Some additional tutorials are also necessary. I got some inspiring guidance from the tutorial below
Based on the references I shot, I drew the Planning.
In this part, I’m working on blocking a simple step to the left for the ball walker. First, I set the starting pose with both feet on the ground, standing straight. Then, I shift the weight over to the right leg, getting ready for the left leg to lift. This weight shift is key; without it, the character would look like it’s floating instead of grounded. Next, I lift the left leg and stretch it out to the side for the step, rotating the hips a bit to follow the movement. The right leg bends to support the body as the left foot reaches out. Once the left foot touches down, I adjust the hips slightly towards it, as if the weight is about to shift. Finally, I set the character in a resting pose with the weight now fully on the left leg, and the right leg relaxed. This is just the blocking stage, so it’s rough, but it captures the main poses and weight shifts. Later, I’ll add in-betweens to make it smooth, but for now, this gives me a clear picture of the step. Blocking like this helps me see if the main action looks good before adding details.
To complete the animation, I’ll add a forward jump for the ball along with the tail movement. First, I’ll set a jump path, usually a curved arc, and add keyframes along this arc so the ball follows it smoothly. I’ll place keyframes at key points, like the start of the jump, the highest point, and the landing. As the ball jumps, I’ll make the tail swing naturally to match. When the ball takes off, the tail will swing back a bit, then hang down at the top of the jump, and swing forward upon landing due to the impact. I’ll also add a slight delay to the tail movement to make it look more natural, so the tail lags a little as the ball moves.
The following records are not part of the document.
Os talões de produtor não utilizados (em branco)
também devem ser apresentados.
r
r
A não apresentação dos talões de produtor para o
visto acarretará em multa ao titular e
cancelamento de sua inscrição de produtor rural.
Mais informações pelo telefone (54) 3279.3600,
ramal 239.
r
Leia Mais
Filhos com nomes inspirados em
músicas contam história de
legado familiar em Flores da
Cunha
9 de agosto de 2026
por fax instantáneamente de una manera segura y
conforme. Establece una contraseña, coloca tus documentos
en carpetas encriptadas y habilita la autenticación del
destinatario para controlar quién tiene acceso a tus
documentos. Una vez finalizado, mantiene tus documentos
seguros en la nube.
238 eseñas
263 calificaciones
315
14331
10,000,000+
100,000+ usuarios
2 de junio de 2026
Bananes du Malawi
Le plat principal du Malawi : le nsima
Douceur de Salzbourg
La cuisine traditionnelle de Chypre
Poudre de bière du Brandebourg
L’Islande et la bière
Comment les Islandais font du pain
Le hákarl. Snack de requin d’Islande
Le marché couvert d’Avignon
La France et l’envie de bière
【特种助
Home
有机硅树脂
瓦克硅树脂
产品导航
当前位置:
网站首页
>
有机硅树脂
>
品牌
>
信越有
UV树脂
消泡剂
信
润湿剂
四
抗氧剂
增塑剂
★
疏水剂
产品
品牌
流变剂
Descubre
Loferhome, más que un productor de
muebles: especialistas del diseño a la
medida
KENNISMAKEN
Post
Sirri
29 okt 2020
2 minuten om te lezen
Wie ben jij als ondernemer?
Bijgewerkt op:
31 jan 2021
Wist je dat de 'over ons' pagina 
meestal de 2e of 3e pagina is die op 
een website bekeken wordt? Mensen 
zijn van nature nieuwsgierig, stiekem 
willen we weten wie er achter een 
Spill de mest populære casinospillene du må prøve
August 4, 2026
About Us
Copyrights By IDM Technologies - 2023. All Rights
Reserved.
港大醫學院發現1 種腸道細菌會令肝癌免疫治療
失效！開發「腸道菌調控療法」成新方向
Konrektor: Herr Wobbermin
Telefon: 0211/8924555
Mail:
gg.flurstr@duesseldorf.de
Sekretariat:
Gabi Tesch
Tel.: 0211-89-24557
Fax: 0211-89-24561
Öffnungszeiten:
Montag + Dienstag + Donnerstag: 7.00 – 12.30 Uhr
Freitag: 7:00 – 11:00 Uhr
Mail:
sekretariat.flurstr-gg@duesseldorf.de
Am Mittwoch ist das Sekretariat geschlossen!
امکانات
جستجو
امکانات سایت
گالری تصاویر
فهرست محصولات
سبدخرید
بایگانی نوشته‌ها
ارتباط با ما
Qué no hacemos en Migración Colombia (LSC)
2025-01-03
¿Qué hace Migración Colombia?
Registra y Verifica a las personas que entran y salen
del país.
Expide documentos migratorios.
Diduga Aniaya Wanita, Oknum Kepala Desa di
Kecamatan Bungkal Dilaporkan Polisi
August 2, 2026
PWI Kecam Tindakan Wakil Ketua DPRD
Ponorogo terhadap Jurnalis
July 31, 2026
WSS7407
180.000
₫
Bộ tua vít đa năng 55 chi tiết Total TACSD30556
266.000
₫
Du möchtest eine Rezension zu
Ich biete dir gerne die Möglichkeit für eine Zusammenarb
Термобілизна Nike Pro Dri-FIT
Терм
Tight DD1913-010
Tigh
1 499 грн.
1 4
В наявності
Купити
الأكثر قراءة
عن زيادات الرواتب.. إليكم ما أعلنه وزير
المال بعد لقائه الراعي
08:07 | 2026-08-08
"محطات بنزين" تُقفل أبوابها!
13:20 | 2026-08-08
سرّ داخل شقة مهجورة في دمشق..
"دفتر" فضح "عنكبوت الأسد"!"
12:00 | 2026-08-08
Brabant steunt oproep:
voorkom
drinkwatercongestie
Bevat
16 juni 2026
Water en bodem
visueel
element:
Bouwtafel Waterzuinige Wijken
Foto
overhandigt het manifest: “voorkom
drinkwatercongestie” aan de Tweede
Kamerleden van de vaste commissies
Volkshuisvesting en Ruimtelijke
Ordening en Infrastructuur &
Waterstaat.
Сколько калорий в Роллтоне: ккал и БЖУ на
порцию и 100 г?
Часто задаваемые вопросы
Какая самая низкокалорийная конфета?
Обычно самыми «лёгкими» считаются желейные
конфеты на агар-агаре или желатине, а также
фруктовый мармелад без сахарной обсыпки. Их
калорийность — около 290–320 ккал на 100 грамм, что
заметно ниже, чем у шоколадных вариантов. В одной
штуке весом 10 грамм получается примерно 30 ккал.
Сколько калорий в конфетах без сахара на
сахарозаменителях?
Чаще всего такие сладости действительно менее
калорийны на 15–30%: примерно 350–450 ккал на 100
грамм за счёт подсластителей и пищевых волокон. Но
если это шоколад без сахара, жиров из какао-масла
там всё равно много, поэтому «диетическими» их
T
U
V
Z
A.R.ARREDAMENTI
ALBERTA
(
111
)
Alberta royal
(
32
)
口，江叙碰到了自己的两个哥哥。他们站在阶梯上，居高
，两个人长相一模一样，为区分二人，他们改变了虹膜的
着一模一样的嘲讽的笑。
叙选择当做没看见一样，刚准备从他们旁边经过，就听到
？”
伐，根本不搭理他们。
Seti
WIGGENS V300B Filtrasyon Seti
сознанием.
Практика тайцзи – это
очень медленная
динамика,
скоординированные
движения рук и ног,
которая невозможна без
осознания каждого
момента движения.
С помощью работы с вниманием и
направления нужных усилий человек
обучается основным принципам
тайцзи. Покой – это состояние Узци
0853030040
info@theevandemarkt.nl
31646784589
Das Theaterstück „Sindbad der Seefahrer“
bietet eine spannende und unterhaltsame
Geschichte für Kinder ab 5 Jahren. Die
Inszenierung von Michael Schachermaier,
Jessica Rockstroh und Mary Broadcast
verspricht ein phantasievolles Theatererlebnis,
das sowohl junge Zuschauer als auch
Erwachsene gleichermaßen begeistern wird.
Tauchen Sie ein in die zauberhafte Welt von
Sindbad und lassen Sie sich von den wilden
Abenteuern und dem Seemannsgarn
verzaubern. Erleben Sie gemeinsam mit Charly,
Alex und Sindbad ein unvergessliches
Finally, I’ll play the animation to check for smoothness and adjust any keyframes or timing as needed to make sure the jump and tail swing feel natural together.
In addition to principles like squash and stretch, anticipation, and overlapping action, another key point to consider is using the ball’s trajectory during its airtime as a reference for positioning the tail. When the ball is in the air, the arc of its movement can guide how the tail should follow along, creating a more natural flow. This helps ensure that the tail’s motion complements the main movement, enhancing the sense of weight and momentum. As the ball rises and reaches the peak, the tail should follow the arc subtly, trailing slightly behind. This approach not only grounds the tail’s movement in the physics of the jump but also adds cohesion to the overall animation.
In this video I can observe the motion of squirrel’s tail.
To animate the tail, start by imagining how it should move, usually with a smooth, wave-like swing. Set keyframes on the timeline for key positions, like the starting point, up position, and the opposite side. Adjust the timing between these points for a quick, natural rhythm. At each keyframe, adjust the tail’s position to create the swinging motion, beginning with the tail down, moving it up, and then to the other side. Add a slight delay between each part of the tail to make it look more wave-like. Finally, play the animation and make small adjustments to the keyframes and timing until the tail swings smoothly and naturally.